TANGENTIAL VECTOR FINITE-ELEMENTS FOR ELECTROMAGNETIC-FIELD COMPUTATION

The finite element solution of the vector wave equation often results in non-physical behavior known as spurious modes. It is shown that the occurrence of spurious modes is due to the improper modeling of the nullspace of the curl operator. One approach to eliminating spurious modes is the use of tangential vector finite elements. With tangential vector finite elements, only the tangential components of the vector field are made continuous across the element boundaries. The use of this type of element has the following advantages: (1) The physical continuity requirements of the electric and magnetic fields are satisfied; (2) The interfacial boundary conditions are automatically obtained through the natural boundary conditions built into the variational principle; and (3) Dirichlet boundary conditions are easily set along curved boundaries.

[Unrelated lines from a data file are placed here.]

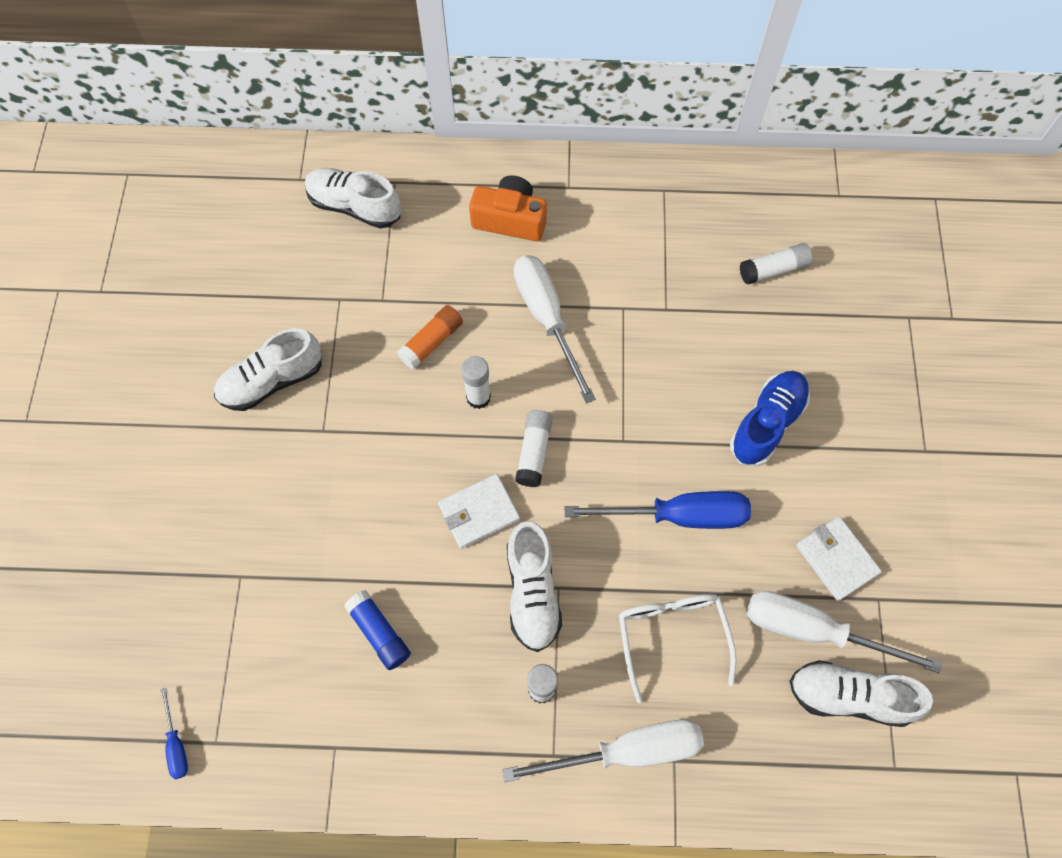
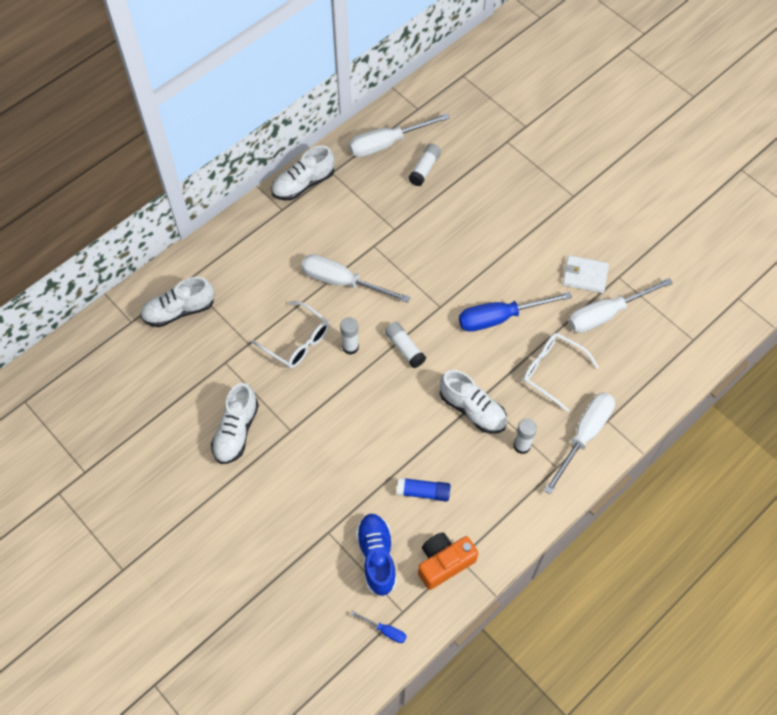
camera: 45 degrees left, 5 degrees down
orange glue stick [397,305,463,370] -> white glasses [251,301,329,368]
white wallet [438,474,520,549] -> none
orange camera [469,175,547,241] -> orange camera moved to [418,532,478,590]
blue screwdriver [565,491,751,529] -> blue screwdriver turned 150 degrees counterclockwise [459,292,572,332]
blue shoe [730,371,810,466] -> blue shoe moved to [356,513,397,596]
white shoe [790,660,933,727] -> white shoe moved to [271,146,334,200]
none -> white screwdriver [349,113,450,157]

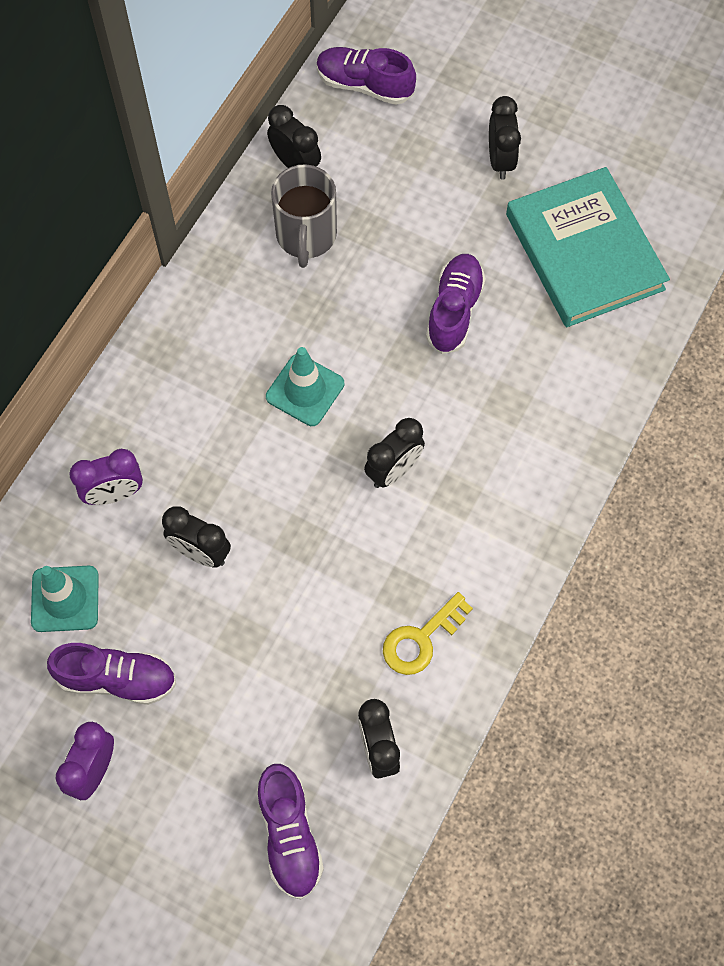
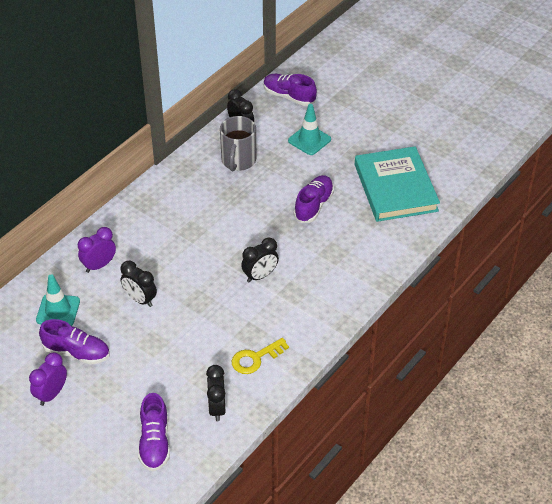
camera: 10 degrees right, 20 degrees down
purple clock [69,449,143,505] -> purple clock turned 150 degrees clockwise [78,227,116,273]
turquoise traffic cone [266,347,344,426] -> turquoise traffic cone moved to [288,104,331,155]
black clock [489,96,521,180] -> none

Edge-elements are the simplest example of tangential vector finite elements. However, edge-elements provide only the lowest-order of accuracy in numerical computations since in this approach the tangential component of the field is assumed to be constant along each edge of the element. In this paper, the configurations of the tangential vector finite elements which are of higher-order approximations on two-dimensional triangular elements as well as on three-dimensional tetrahedral elements are presented. The vector-valued basis functions are written explicitly, and the interpolatory meanings of the unknowns are also derived.